-------- TEXT PROVIDED --------

Re: Survey on backing up unlogged tables: help us with PostgreSQL development!

From: Scott Mead <scott(at)scottrmead(dot)com>
To: Tom Lane <tgl(at)sss(dot)pgh(dot)pa(dot)us>
Cc: Glen Parker <glenebob(at)nwlink(dot)com>, pgsql-general(at)postgresql(dot)org, Karsten Hilbert <Karsten(dot)Hilbert(at)gmx(dot)net>
Subject: Re: Survey on backing up unlogged tables: help us with PostgreSQL development!
Date: 2010-11-17 15:38:24
Message-ID: AANLkTikU303jGY2a-AvizL=o-3hOn6SSHVj-FgLx-NLu@mail.gmail.com
Views: Raw Message | Whole Thread | Download mbox | Resend email
Thread:
Lists: pgsql-general

On Tue, Nov 16, 2010 at 10:25 PM, Tom Lane <tgl(at)sss(dot)pgh(dot)pa(dot)us> wrote:

> Man, the number of misunderstandings in this thread is staggering.
> Let me try to explain what the proposed feature will and will not do.

-------- SUPPLIED MATERIAL --------

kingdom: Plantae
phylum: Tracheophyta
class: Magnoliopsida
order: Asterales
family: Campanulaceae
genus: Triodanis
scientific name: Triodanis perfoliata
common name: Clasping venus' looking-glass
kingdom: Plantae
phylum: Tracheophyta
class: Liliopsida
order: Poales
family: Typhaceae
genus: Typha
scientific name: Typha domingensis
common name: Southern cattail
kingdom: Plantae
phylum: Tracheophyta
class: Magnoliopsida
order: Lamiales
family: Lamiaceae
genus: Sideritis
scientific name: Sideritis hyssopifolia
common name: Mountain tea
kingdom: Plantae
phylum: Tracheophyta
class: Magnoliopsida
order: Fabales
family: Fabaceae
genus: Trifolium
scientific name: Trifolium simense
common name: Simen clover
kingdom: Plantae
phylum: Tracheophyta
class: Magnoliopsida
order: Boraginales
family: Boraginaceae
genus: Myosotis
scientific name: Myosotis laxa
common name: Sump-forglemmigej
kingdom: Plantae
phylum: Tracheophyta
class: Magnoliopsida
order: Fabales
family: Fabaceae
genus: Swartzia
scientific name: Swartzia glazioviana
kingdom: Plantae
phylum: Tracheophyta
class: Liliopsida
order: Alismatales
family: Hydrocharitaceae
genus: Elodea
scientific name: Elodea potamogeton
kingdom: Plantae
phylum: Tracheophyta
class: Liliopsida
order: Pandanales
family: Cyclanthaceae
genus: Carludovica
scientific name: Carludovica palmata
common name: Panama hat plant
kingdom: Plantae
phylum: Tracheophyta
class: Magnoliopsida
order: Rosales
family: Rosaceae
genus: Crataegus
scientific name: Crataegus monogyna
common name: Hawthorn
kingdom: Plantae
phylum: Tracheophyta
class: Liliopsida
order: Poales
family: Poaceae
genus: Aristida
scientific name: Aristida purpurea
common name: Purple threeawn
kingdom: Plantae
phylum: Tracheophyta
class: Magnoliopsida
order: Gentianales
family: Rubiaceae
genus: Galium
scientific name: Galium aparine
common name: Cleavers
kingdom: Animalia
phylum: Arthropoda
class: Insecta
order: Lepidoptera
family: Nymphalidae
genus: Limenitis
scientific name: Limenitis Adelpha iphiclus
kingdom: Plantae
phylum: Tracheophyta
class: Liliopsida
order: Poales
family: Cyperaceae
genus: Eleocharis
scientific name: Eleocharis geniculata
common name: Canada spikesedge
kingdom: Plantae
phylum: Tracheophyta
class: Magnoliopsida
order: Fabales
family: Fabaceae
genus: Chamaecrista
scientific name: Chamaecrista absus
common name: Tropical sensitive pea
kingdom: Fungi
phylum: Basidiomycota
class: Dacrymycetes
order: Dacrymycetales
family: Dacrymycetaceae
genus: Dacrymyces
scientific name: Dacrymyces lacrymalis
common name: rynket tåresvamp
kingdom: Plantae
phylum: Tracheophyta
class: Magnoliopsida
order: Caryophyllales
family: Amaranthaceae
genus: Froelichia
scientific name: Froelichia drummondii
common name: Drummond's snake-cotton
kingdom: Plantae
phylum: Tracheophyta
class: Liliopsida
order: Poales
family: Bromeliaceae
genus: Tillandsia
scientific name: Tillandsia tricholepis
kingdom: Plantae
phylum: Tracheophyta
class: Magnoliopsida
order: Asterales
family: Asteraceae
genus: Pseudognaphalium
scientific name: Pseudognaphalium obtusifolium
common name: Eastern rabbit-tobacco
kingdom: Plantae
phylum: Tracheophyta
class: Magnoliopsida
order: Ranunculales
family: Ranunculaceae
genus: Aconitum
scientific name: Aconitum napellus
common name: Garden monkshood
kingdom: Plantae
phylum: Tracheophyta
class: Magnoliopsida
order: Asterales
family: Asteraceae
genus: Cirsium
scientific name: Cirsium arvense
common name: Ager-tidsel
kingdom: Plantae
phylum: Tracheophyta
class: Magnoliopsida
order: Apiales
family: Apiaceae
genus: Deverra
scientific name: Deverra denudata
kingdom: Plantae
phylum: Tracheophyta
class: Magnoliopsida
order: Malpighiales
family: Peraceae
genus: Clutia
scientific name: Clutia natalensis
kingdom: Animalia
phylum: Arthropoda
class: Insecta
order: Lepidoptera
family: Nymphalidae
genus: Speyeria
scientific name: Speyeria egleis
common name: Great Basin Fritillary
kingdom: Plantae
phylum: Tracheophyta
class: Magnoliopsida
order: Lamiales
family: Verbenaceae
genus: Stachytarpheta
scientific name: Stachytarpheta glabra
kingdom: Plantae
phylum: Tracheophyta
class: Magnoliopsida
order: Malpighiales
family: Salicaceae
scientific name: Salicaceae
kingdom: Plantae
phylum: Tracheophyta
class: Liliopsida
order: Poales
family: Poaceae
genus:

--------

**WORK TO COMPLETE:**
A - In the mailing-list post on backing up unlogged tables, who wrote the quoted remark that the number of misunderstandings in the thread is staggering?
B - Resume the mailing-list post on backing up unlogged tables, beginning after its final line.

**ANSWERS TO THE TASKS:**
A - Tom Lane

B -
>
> 1. The system catalog entries for all tables will be wal-logged.
> So schema (DDL) will survive a crash. There wouldn't be any way
> to make it not do that, because we can't wal-log only some updates
> to a particular table, and that includes the catalogs in particular.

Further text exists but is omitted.